Metin bölümü
########################################
Türkçe
Kurdî

Fesat, Fitne Çıkarmak ile ilgili ayetler

Onlara: “Yeryüzünde bozgunculuk yapmayın.” denildiğinde: “Biz sadece ıslah edicileriz.” derler.(2/Bakara 11)

Dikkat edin! Onlar bozguncuların ta kendileridirler. Lakin farkında değillerdir.(2/Bakara 12)

“Allah (cc), müminlerin Ehl-i Kitab’ı dost edinmesini yasaklıyor (5/Mâide, 51), kâfirleri dost edinmenin fitneye sebep olup bunun, yeryüzünde bozgunculuk olacağını belirtiyordu (8/Enfâl, 73). Münafıklar, Allah’ın (cc) yasağını çiğniyor ve ‘Biz, müminler ile Ehl-i Kitab’ın arasını buluyor, ıslah ediyoruz.’ diyorlardı.” (İbni Ebi Hatim, 124, İbni Abbas’tan) Bunun üzerine Allah (cc) okuduğumuz ayeti indirdi.

Ayet, hangi niyet ile yapılırsa yapılsın, Allah’ın (cc) sınırlarını çiğnemenin bozgunculuk olduğunu, iyi niyetin yasaklanmış bir ameli meşrulaştırmayacağını göstermiştir.

O (fasıklar) ki sağlamlaştırıldıktan sonra Allah’ın sözünü bozar, Allah’ın birleştirilmesini istediği (bağları) koparır, yeryüzünde bozgunculuk yaparlar. İşte bunlar hüsrana uğrayanların ta kendileridir.(2/Bakara 27)
########################################
Görevler
A: Fesat ve fitneyle ilgili ayetler metninde anılan bütün sure ve ayet numaralarını sıralayın.
B: Fesat ve fitneyle ilgili ayetler metnini son cümlesinden sonra devam ettirin.

Kayıt listesi
########################################
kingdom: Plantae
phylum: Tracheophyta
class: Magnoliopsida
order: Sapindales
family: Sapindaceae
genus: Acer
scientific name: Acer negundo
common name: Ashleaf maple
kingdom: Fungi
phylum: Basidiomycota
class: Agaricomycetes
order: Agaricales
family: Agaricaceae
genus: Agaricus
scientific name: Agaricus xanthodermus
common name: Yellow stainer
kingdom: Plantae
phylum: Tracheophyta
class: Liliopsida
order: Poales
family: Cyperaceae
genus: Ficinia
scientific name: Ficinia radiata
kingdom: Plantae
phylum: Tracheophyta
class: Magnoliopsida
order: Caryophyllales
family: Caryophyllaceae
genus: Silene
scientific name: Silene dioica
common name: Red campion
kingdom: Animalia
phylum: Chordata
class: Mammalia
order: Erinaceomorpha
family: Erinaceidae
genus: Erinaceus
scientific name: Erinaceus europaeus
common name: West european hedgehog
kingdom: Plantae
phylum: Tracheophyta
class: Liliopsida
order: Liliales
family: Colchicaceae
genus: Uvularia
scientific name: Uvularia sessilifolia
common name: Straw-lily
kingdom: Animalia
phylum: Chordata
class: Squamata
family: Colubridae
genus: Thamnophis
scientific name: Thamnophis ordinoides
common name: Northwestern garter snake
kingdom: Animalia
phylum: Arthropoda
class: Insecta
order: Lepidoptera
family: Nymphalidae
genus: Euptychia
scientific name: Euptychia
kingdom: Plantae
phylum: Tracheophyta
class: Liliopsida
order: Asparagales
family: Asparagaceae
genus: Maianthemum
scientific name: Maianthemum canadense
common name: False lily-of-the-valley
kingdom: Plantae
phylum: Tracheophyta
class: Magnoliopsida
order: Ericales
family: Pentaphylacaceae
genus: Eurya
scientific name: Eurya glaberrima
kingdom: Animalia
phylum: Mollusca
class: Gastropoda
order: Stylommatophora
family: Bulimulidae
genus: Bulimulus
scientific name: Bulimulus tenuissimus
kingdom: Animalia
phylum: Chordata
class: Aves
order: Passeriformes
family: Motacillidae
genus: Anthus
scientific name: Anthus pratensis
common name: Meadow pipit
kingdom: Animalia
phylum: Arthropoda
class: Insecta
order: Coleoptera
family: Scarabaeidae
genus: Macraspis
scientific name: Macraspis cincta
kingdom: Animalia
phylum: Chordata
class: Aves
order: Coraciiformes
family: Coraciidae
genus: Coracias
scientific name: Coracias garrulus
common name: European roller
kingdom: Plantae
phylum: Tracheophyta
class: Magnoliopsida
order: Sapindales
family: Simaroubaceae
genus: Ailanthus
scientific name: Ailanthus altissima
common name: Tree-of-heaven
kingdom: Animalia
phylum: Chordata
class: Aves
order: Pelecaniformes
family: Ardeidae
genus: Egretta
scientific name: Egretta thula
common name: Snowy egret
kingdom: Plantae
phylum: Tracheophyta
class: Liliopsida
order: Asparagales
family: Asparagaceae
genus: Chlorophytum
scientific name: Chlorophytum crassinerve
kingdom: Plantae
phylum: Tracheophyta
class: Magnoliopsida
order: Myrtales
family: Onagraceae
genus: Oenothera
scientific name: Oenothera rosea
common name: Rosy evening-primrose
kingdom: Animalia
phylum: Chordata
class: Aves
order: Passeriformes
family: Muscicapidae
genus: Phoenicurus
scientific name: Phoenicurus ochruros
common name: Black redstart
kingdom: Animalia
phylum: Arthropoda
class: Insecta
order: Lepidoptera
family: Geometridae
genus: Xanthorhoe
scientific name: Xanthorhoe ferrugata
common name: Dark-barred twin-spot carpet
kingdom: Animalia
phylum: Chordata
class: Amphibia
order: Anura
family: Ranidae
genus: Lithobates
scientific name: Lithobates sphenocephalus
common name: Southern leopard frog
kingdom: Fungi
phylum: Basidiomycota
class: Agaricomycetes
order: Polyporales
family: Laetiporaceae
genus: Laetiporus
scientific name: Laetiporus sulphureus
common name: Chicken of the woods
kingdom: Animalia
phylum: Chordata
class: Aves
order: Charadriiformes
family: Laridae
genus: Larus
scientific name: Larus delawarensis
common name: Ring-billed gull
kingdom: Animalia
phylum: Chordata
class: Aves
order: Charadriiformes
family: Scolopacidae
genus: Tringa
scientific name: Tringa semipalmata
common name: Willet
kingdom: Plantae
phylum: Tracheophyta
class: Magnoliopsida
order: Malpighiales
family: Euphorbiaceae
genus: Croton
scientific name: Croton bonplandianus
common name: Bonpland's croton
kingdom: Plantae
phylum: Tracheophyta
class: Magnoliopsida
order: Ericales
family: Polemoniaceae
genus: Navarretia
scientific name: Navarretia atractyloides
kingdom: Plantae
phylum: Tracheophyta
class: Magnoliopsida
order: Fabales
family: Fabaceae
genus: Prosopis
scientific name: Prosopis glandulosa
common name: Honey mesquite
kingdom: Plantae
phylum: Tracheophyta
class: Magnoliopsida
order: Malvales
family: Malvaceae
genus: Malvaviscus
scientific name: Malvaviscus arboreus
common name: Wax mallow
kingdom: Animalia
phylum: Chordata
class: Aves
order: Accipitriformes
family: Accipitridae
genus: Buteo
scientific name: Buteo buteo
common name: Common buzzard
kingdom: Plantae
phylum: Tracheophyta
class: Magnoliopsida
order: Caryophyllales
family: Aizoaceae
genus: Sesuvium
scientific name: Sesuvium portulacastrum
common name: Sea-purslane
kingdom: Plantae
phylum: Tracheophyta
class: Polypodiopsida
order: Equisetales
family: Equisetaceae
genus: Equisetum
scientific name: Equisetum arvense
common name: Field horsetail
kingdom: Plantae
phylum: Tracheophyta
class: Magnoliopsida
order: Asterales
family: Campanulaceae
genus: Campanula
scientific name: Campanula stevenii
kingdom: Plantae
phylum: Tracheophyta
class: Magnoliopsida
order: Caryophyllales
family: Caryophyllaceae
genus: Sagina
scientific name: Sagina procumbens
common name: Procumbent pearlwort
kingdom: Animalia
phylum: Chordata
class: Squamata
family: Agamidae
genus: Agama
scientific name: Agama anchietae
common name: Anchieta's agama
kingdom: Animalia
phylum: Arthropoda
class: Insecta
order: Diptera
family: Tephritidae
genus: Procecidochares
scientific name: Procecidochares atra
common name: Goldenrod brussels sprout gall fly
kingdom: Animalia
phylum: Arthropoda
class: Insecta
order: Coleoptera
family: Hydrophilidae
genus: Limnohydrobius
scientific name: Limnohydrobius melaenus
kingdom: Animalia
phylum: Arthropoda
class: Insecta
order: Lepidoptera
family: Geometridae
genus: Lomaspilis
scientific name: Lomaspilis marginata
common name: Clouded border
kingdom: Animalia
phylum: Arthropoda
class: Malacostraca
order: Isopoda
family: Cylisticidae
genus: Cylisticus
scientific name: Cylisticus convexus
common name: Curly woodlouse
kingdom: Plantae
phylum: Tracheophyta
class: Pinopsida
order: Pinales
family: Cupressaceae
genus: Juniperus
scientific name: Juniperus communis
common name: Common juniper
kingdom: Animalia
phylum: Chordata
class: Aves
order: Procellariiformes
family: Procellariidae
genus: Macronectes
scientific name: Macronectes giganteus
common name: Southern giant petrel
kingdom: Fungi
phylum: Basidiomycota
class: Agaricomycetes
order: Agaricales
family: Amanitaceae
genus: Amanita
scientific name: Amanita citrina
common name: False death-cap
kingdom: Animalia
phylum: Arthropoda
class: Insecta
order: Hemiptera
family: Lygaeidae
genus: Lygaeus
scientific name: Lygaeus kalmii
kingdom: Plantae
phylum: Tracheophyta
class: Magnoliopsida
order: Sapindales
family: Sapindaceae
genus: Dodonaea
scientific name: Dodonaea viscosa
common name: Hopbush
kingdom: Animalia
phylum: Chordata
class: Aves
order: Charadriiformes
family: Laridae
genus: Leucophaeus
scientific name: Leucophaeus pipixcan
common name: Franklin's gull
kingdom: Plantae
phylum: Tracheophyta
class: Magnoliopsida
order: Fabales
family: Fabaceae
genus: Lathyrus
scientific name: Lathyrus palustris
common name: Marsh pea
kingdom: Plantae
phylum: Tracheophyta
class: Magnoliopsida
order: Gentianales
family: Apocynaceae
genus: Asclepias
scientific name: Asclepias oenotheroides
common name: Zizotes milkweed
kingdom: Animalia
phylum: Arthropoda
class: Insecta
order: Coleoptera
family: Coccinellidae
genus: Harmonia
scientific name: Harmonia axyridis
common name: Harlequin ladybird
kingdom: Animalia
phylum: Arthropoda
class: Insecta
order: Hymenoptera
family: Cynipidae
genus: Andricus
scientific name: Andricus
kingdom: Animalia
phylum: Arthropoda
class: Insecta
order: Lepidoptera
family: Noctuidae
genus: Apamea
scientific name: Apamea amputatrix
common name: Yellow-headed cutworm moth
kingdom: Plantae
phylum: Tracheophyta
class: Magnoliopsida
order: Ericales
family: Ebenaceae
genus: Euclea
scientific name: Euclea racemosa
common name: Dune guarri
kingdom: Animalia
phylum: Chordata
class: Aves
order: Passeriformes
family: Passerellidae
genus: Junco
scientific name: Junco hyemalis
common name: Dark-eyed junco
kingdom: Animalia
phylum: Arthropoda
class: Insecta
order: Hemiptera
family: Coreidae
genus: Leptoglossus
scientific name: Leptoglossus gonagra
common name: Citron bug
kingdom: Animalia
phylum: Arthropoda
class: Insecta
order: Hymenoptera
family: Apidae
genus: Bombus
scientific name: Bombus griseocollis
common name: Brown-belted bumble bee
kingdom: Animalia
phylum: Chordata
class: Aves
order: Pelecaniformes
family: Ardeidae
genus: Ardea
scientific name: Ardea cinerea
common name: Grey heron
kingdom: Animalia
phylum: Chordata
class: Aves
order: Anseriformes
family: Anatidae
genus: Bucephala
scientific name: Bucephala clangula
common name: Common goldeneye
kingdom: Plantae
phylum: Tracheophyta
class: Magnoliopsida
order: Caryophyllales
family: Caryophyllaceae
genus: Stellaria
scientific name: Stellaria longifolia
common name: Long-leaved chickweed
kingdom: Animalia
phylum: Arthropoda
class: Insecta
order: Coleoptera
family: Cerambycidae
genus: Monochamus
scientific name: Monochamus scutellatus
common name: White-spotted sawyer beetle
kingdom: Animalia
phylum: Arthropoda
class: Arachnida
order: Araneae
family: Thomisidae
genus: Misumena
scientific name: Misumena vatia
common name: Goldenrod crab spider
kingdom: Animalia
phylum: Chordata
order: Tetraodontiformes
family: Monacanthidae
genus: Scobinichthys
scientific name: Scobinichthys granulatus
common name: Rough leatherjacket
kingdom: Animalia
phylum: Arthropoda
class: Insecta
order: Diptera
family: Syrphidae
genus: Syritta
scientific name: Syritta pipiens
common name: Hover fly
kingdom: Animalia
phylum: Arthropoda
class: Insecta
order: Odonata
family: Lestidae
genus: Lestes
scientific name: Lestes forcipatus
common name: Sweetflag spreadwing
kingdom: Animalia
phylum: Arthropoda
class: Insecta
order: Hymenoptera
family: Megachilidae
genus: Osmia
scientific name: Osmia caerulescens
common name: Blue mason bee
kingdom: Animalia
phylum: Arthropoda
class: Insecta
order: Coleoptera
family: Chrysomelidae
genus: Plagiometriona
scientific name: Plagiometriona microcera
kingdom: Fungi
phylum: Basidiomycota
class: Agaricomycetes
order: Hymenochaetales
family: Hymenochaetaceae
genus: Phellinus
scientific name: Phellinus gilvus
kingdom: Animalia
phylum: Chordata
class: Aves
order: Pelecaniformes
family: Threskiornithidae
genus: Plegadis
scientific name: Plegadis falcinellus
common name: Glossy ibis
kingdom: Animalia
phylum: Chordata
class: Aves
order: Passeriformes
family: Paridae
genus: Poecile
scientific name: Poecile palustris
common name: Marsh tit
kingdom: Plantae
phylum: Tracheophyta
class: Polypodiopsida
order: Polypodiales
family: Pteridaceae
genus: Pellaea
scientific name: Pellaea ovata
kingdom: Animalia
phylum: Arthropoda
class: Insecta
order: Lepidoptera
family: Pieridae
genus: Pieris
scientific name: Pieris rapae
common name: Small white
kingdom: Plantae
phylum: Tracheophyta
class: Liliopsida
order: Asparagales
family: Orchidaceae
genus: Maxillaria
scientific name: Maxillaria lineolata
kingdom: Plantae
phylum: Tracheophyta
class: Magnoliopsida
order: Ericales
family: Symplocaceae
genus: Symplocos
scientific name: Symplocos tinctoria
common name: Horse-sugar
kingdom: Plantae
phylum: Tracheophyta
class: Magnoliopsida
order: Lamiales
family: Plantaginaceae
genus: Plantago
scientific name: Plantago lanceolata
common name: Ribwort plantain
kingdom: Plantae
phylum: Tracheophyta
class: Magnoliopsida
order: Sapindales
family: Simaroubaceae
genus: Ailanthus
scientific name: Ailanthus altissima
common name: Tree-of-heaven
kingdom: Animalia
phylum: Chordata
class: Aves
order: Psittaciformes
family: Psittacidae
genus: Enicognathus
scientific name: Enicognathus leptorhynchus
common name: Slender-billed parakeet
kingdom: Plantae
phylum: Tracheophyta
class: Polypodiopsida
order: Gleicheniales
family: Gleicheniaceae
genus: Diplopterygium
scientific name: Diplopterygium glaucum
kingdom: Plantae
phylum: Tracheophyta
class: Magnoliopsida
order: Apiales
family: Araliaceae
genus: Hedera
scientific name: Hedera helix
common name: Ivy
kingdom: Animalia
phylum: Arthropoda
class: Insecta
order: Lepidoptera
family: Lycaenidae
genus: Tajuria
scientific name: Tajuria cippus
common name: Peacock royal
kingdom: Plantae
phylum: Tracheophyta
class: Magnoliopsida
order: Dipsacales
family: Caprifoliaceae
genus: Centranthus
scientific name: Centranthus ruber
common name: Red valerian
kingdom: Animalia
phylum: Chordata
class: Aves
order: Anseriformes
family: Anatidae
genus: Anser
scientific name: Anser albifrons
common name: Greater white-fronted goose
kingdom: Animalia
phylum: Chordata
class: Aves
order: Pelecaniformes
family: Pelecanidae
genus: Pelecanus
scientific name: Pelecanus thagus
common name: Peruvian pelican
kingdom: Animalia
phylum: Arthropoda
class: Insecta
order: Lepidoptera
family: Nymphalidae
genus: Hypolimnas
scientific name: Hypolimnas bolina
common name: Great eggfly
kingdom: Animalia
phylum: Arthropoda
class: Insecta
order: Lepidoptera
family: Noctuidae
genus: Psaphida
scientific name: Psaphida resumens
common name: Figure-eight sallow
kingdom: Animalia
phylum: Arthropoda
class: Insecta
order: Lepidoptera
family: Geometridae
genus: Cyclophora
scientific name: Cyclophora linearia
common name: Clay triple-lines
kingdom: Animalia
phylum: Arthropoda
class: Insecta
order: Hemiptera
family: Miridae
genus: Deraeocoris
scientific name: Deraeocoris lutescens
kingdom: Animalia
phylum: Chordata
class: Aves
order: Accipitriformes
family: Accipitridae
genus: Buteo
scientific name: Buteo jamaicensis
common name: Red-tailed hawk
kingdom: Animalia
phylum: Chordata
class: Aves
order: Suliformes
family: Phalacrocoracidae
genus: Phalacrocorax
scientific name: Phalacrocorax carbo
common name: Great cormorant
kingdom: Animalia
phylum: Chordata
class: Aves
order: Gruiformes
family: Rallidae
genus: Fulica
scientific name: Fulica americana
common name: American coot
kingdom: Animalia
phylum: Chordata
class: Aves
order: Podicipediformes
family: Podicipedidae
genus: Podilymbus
########################################
Sırayla yanıtlar
A:
2/Bakara 11
2/Bakara 12
5/Mâide 51
8/Enfâl 73
2/Bakara 27

B:
Hani Rabbin meleklere: “Ben yeryüzünde bir halife yaratacağım.” demişti. Dediler ki: “Orada bozgunculuk yapacak ve kan dökecek birini mi (halife) kılacaksın? Oysa bizler seni tüm eksiklerden tenzih ederek sana hamd etmekte ve seni takdis etmekteyiz.” (Allah) dedi ki: “Şüphesiz ki ben, sizin bilmediklerinizi biliyorum.”(2/Bakara 30)

(Hatırlayın!) Hani Musa kavmi için su talep etmişti. Dedik ki: “Asanı taşa vur.” (Asanın taşa değmesiyle) sular fışkırmış ve on iki pınar/çeşme oluşmuştu. Onlardan her bir topluluk kendilerine ait olan kaynağı bilmişti. Allah’ın rızkından yiyin, için ve yeryüzünde bozgunculuk yaparak karışıklık/düzensizlik/taşkınlık çıkarmayın.(2/Bakara 60)

(Bir işin başına yönetici olduğunda ya da) yanınızdan ayrıldığında yeryüzünde bozgunculuk yapmak, ekini ve nesli yok etmek için çalışır. (Oysa) Allah, bozgunculuğu sevmez.(2/Bakara 205)

Ey iman edenler! Kendi dışınızda (sırlarınızı paylaşıp iç işlerinizden haberdar edeceğiniz kâfir) bir çevre edinmeyin. (Çünkü kâfirler) size zarar vermekten geri durmaz, sizin zora düşmenizi isterler. Kinleri ağızlarında belirmiştir. Sinelerinin sakladığı (kin) ise çok daha büyüktür. Şayet aklediyorsanız gerçekten size ayetlerimizi açıkladık.(3/Âl-i İmran 118)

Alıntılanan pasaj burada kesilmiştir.